**Task instructions:** Please switch "value" to "figure" in the lines from the one with "What is the average X value?" up to and including the one with "Which series has", keeping everything else unchanged. Give back only those lines, without the pictures.

Segment Start: Provided material

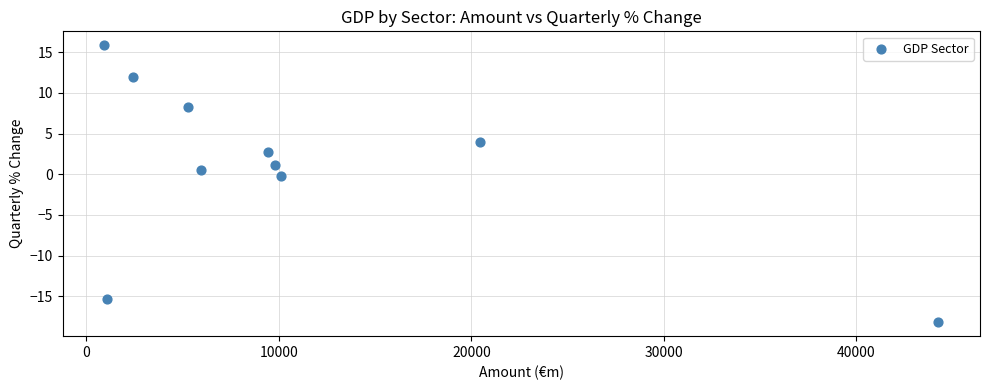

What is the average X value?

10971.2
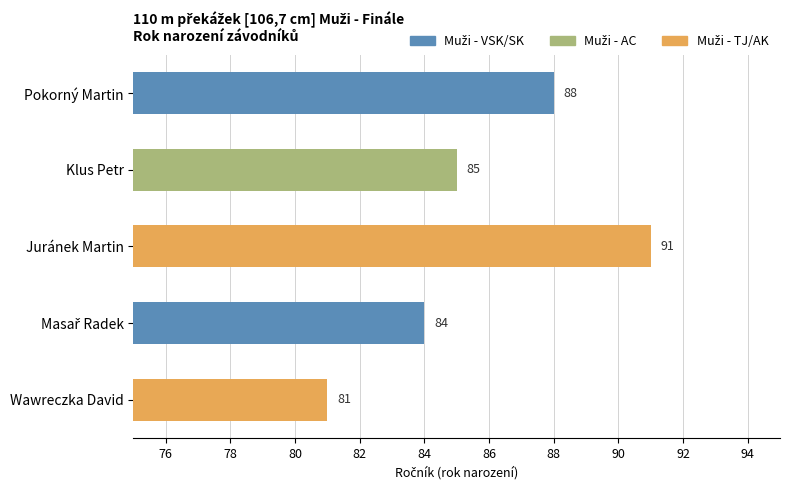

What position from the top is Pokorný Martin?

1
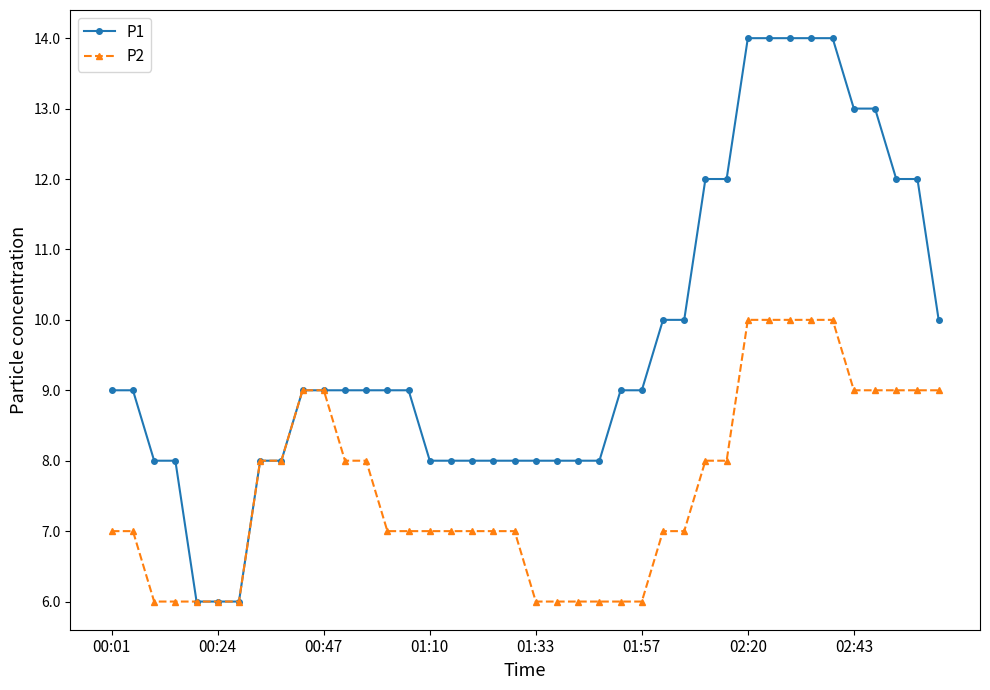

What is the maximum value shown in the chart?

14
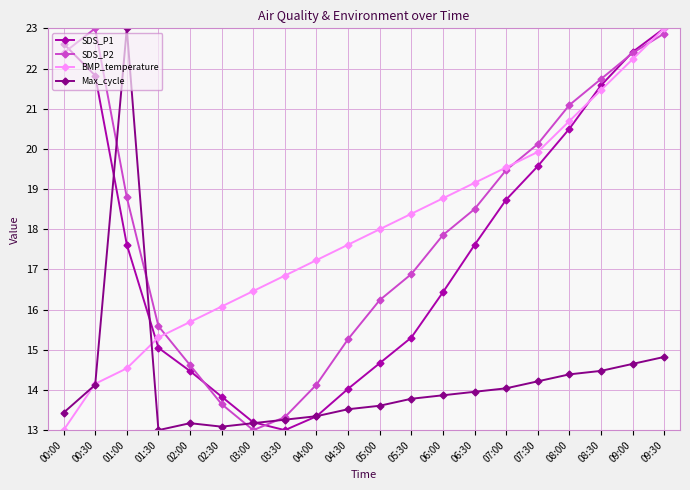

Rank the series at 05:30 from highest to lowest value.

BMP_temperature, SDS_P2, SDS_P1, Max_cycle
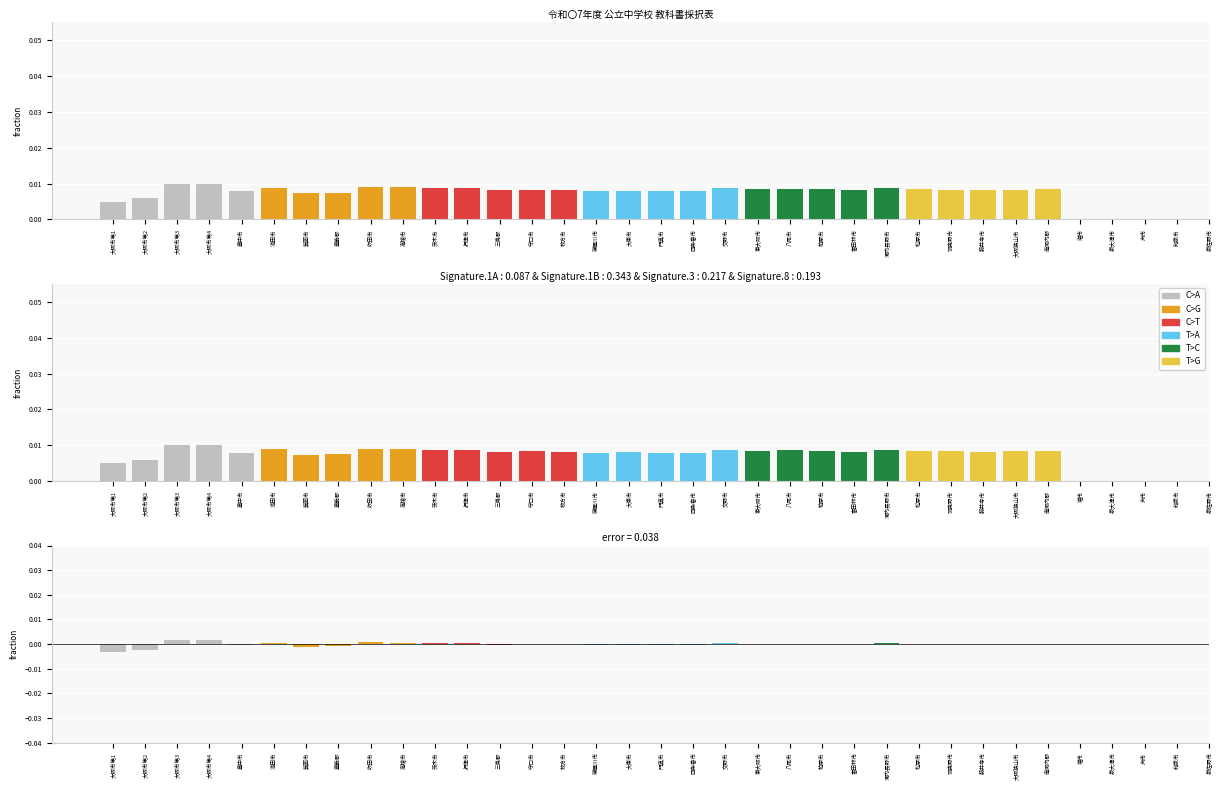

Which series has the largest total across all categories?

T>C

Segment End: Provided material
Segment Start: Provided material

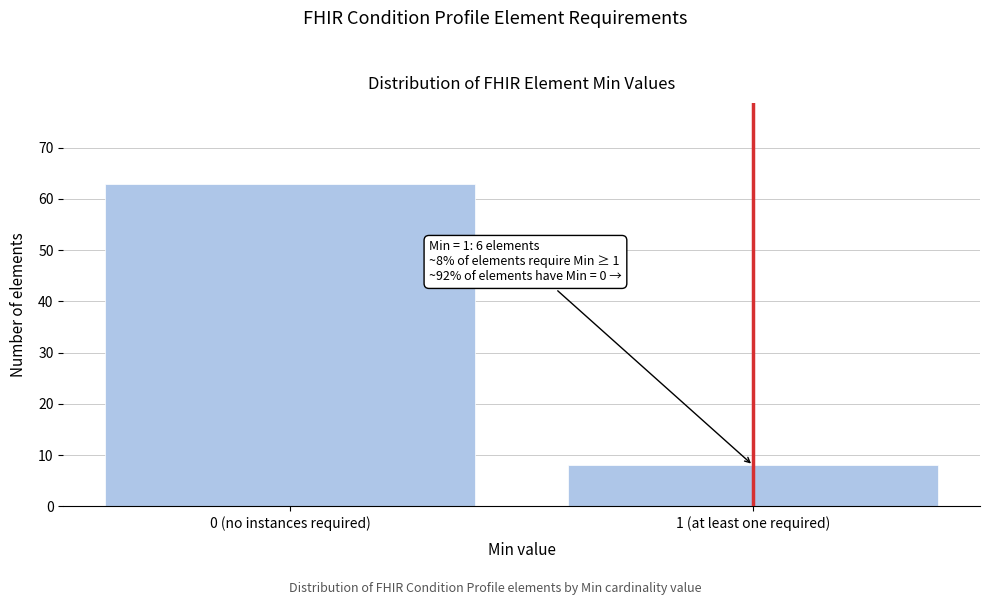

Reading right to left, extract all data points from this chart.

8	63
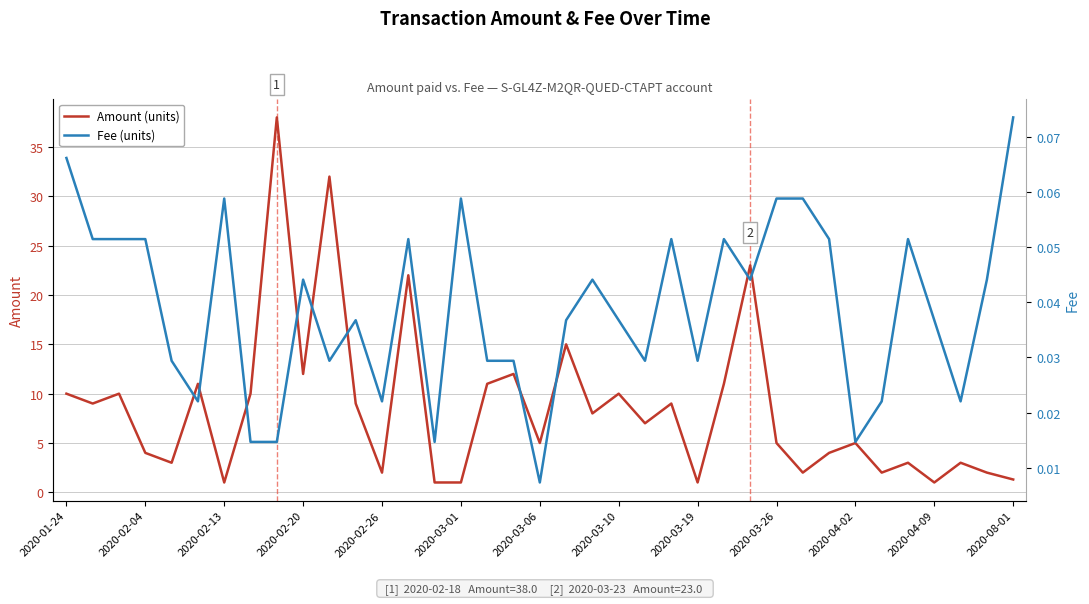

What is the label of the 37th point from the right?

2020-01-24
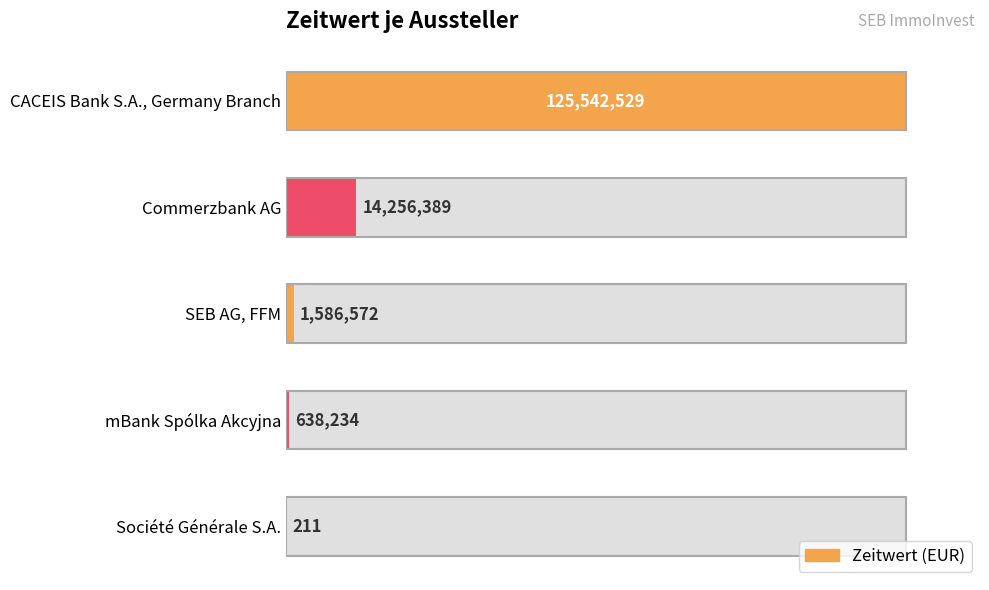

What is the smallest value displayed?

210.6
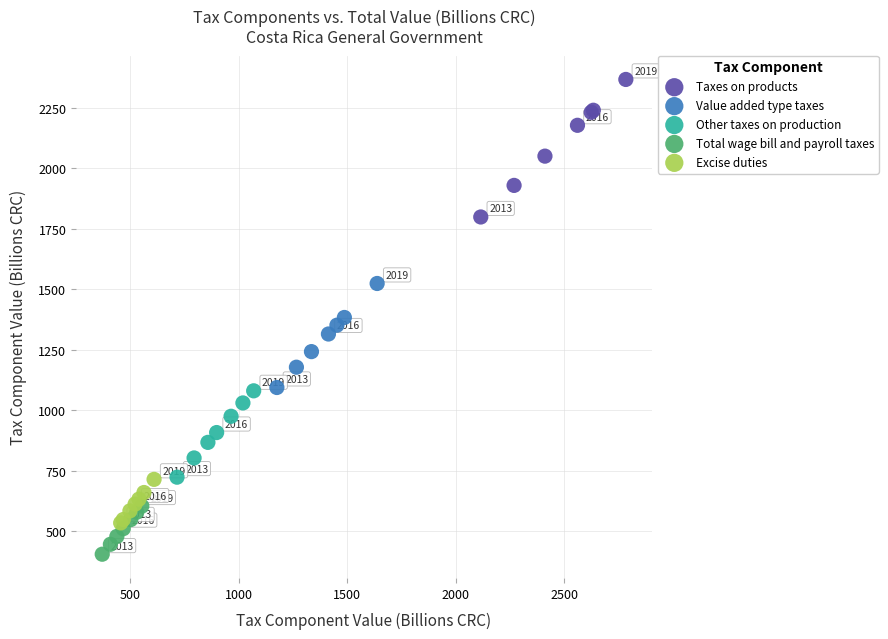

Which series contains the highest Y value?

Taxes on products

Segment End: Provided material
Segment Start: Provided material

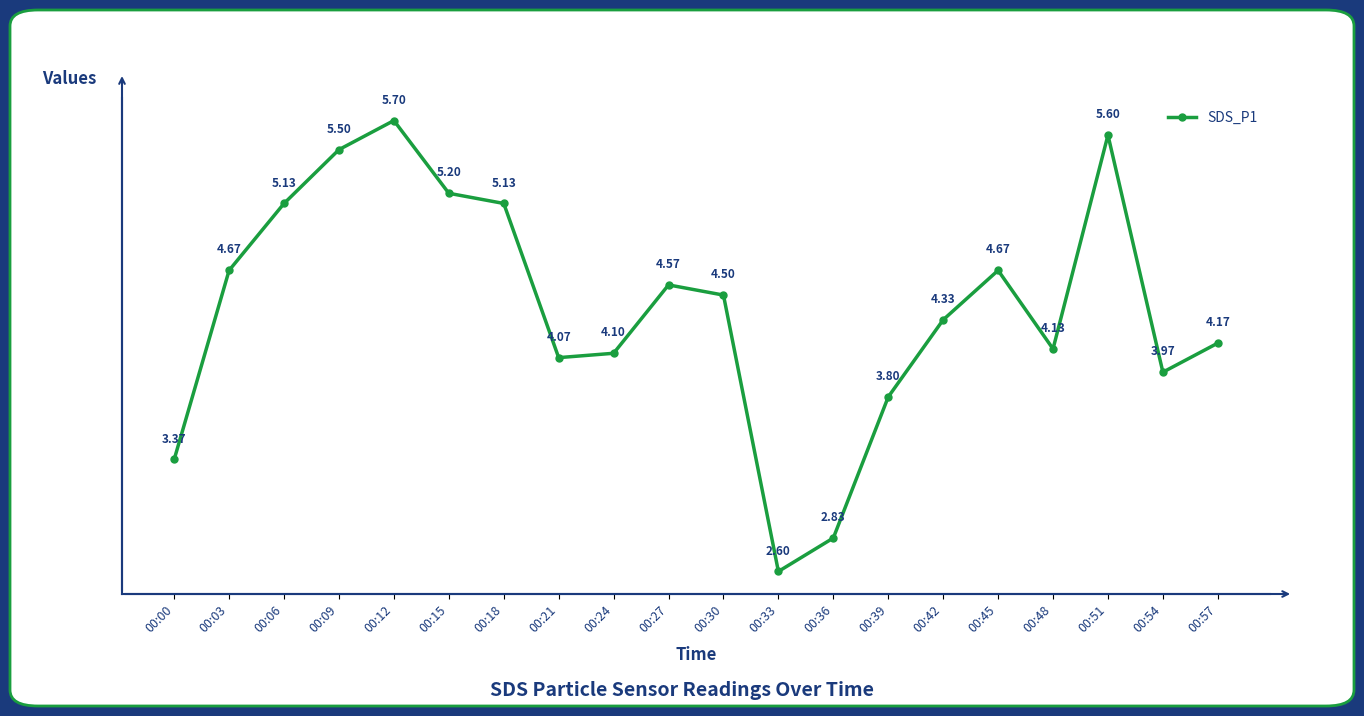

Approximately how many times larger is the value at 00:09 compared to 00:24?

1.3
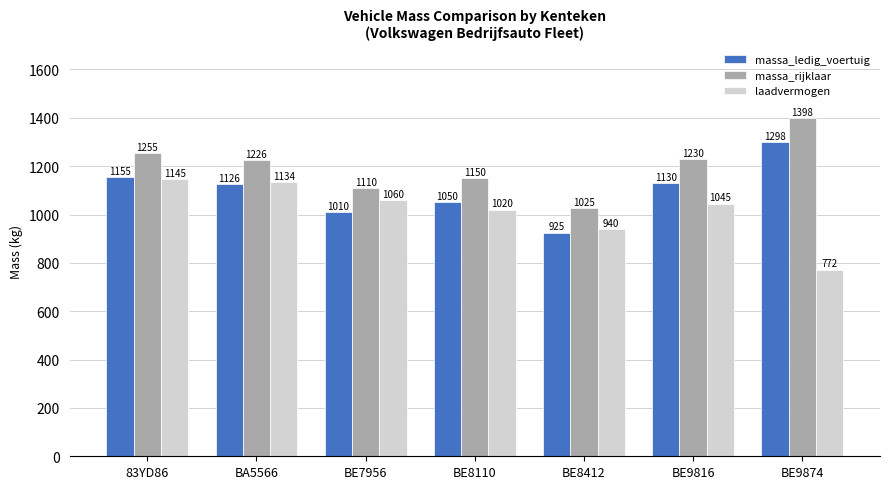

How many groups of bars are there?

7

Segment End: Provided material

**Written answer:**
What is the average X figure?

10971.2

What position from the top is Pokorný Martin?

1

What is the maximum figure shown in the chart?

14

Rank the series at 05:30 from highest to lowest figure.

BMP_temperature, SDS_P2, SDS_P1, Max_cycle

Which series has the largest total across all categories?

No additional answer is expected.